Они поговорили об огромной имперской автостраде, а потом господин Пёшель перешел к поэзии. Его робкие руки показывали, сколь велика его слабость к настоящей поэзии. Она доходила почти до потолка комнаты. Он помнил наизусть почти все стихи из школьного учебника: «Спокойно все, и дремлет степь под солнцем полуденным…» и «…твой взгляд куда ни упадает, повсюду турок утопает…». Господин Пёшель вскочил. Лицо его покраснело от воодушевления. Он постучал по клетке с канарейками.
— Но самое большое почтение у меня к рабочим поэтам. «Заклепочная мастерская», «Паровой молот». — Он начал декламировать: — «Горят паяльные лампы, сыплются искры дождем…»

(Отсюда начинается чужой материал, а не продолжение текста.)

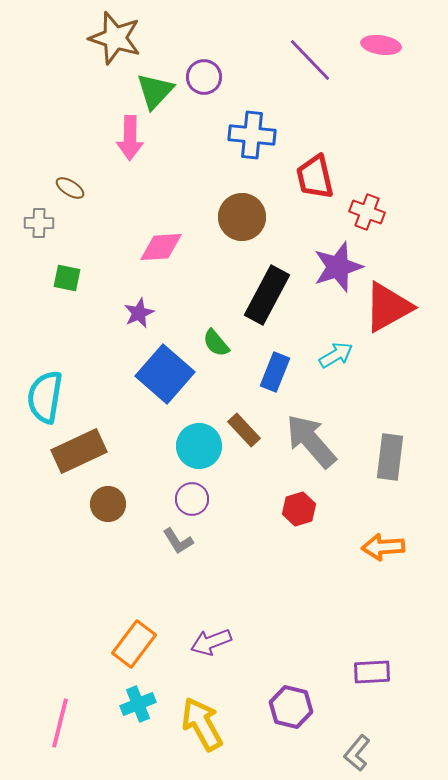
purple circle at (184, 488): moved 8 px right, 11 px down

Неужто это тот самый господин Пёшель? Он молодел с каждой строчкой, которую сопровождал широкими жестами. Он декламировал фальшиво, но его воодушевление тем, что он произносил, мирило Станислауса с фальшивым тоном. Перед ним стоял взрослый человек, муж, отец бойкой, с кудлатой головкой, дочери, и читал стихи, он придавал им значение, видел в них не просто забаву, словесный фокус-покус, помогающий скоротать скучные часы, а художественно организованную жизнь. Господин Пёшель весь зарделся, глаза его сияли. Он рассказал о своей встрече с поэтом. Поэта звали Эрих, он был настоящий поэт и вообще отличный парень. Особенно одно стихотворение этого Эриха пользовалось успехом: «Песня о красном знамени». Господин Пёшель перешел на шепот:
— Представь себе поселок городского типа, трамбованный бетон — много песка и мало цемента. — Он подошел к радиоприемнику и включил на всю громкость какой-то марш. — Он был коммунист, этот Эрих.
Станислаус вздрогнул. Неужели и здесь ему встретился Густав Гернгут?
Ему очень понравился господин Пёшель, и он хотел посвятить в свою радость и далекого учителя немецкой литературы. Он написал стихотворение о дружбе:
Живет отец моей любимой
в доме, сложенном из песен…
Пока женщины на кухне готовили ужин, новые друзья говорили о предмете их общей страсти.
…Другого помучай
на всякий случай.
А мне — недосуг.
Прощай, милый друг!
Последние строчки господин Пёшель произнес совсем тихо, так как его жена уже накрыла стол скатертью.
— Причиной или, вернее, мотивом для этих стихов, так сказать, явилась наша Лилиан?
Станислаус, неуверенно пыхнув сигарой, кивнул.
Фрау Пёшель кашлянула. Господину Пёшелю, по-видимому, был знаком этот способ выяснения отношений, и он не дал себя сбить с толку.
— Вы еще молоды, все еще может быть. Учитываете ли вы то, что стихи… — он постучал искривленным безымянным пальцем по стоявшему на подоконнике аквариуму, — что стихи порой могут обладать вечной ценностью?
— Я об этом не думал.
— Дети потом изучают их в школе. И они могут спросить: «Кто поверг поэта в такую печаль?»
Мурашки восторга поползли вдруг по спине Станислауса. Неужто в этом доме так высоко ставят его искусство? Фрау Пёшель взбивала подушки на софе. Очень громко! Лоб папаши Пёшеля покрылся морщинами.
— И в один прекрасный день скажут, что причиной этой печали была наша дочь?
Фрау Пёшель вышла из комнаты. За дверью на нее опять напал этот вызывающий кашель. Господин Пёшель постучал пальцем по шляпной коробке, стоявшей на платяном шкафу.